It’s not about the game
Special to The Aspen Times
A common misconception is that competitive golf is played by the same sort of people who dominate the game at the recreational level – corporate, flashy and wealthy. In reality, however, top-flight golf tournaments are rarely flashy or corporate, just as good golfers are rarely wealthy, often removing their clubs from the trunks of cars that double as houses for most of the season. The one mammoth, blue-chip, Fortune 500 exception to this rule is the PGA Tour.
Last Wednesday was Pro-Am day at the 18th International Golf Tournament at Castle Pines Country Club outside of Denver. Wednesdays are always Pro-Am day on the tour, when top businessmen pay huge amounts of money – up to $5,000 a person – to play a round of golf with a PGA tour player.
Lined along the practice range before the start of play were immaculately dressed, middle-aged white men, most of them on cell phones and many surrounded by advisors and hanger-ons – these were the stars of the PGA. The businessmen – laughing and joking on one side of the range – seemed the least businesslike of anyone there. On the putting green, an illustrious pro snapped that the bottled water brought to him wasn’t cold enough. His corporate partner, standing next to him, seemed embarrassed by the display.
Notah Begay, a successful American Indian pro who seems slightly out of place amid all the splendor and schmoozing, said it didn’t take long for him to realize the corporate nature of the PGA tour.
“Professional golf is different from other sports in that it’s the only one when as an athlete you have to entertain and socialize at tournaments,” he said. “Unlike in other sports, a golf tournament gets most of its money from corporations, so there’s an obligation to court and woo the sponsors – they pay the bills after all. When you get out here, you learn pretty quick how to schmooze.”
This marriage between corporate sponsorship and the professional tour has proved lucrative for all involved. Corporations such as Sprint, a longtime sponsor of the International, get good publicity among golf fans, a wealthy demographic. And the tour has seen its prize money skyrocket in the past two decades. Bob Tway, a veteran tour pro for almost 20 years, won more money last year – without a victory – than he did in 1986, when he won four tournaments, including the PGA championship.
“Things have certainly changed since I arrived,” Tway said. “Back then you had to rent your own car at the host city, pay for range balls at the course. There was no food in the locker room.” He laughed, “Things sure have changed.”
At the International, even the media, typically at the bottom of the food chain, were given a taste of corporate luxury. The media tent, loaded with top-of-the-line electronic and computer equipment, had a large plasma TV screen so that no one need leave his chair to watch the event. The lunch buffet, complete with cocktail bar, was of restaurant quality.
For the week of the tournament, Castle Pines Golf Club was turned into a small corporate village. Volunteers, 1,600 of them, were on hand to entertain the close to 20,000 daily spectators, many of them affiliated with large corporations that rented hospitality tents.
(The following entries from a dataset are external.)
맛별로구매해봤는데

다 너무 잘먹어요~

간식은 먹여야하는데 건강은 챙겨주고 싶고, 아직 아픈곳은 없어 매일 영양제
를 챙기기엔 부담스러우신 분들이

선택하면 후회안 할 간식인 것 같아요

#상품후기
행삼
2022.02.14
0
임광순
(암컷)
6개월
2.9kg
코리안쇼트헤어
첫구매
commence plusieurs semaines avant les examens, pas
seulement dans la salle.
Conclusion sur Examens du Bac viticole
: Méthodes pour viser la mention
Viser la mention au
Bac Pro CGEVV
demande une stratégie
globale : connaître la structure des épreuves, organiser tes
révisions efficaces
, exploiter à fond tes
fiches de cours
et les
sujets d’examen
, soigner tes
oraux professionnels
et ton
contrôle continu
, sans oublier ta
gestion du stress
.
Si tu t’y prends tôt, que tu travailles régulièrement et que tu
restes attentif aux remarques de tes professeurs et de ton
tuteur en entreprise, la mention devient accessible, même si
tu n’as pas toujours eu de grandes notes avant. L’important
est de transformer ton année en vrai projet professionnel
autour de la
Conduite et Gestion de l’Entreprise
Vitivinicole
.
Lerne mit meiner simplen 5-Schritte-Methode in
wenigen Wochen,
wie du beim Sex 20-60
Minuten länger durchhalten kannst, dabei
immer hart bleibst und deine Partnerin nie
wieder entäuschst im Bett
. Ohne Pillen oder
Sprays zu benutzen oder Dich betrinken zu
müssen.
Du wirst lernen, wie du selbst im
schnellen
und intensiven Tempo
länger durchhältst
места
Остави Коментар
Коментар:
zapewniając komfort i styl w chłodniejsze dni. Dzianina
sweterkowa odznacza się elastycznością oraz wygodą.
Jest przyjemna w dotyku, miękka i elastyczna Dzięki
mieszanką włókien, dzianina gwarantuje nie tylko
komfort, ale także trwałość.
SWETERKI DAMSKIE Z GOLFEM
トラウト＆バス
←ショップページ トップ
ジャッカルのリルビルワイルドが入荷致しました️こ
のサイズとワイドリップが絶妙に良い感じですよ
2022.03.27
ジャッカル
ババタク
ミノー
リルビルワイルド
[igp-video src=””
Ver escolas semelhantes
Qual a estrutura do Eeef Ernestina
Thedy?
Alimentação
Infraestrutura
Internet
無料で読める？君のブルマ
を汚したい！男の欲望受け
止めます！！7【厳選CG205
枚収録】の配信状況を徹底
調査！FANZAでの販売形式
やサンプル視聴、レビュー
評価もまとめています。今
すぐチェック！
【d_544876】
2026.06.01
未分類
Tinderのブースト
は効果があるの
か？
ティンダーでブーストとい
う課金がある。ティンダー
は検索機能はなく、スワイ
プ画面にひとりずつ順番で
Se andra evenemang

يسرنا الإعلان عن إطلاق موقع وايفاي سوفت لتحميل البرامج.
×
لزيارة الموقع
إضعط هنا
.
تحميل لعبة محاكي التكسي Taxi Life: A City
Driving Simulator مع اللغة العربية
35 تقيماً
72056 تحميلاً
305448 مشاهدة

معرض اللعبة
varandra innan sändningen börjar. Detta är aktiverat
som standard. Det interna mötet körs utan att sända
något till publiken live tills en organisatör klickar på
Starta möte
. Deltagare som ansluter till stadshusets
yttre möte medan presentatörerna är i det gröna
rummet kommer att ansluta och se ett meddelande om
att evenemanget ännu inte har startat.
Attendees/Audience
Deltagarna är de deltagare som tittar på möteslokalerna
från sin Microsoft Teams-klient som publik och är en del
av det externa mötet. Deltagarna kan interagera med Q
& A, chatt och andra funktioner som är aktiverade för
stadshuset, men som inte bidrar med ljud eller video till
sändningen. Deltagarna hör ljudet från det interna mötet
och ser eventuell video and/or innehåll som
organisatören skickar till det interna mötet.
And the hospitality was lavish. The course and clubhouse were in immaculate condition. New Precept Tour golf balls (which normally sell for $3 a ball) were available to the players in limitless supply. The fully equipped locker room was crammed with eager attendants waiting to meet any request of the players or officials, no matter how bizarre. No one blinked when Charles Howell III, a young tour pro with a voracious appetite, ordered 10 milkshakes from a locker-room attendant.
For spectators, golf is often more about the spectacle than the tournament. In just about any other sporting event, you are guaranteed the drama of victory and defeat. But for three of the four days of a golf tournament, nothing happens. No one wins. Spectators come for the experience of simply watching top pros. It’s more exhibition than competition.
For those who care about the outcome, Davis Love III was the runaway winner of the International. For the first two days of the tournament, he played near flawless golf, making 10 birdies the first day and three eagles the next. He called his play in his first 36 holes “the best of my career.”
But in the corporate hospitality tents that lined the course, no one seemed to notice. For many, the week was, more than anything else, about the experience.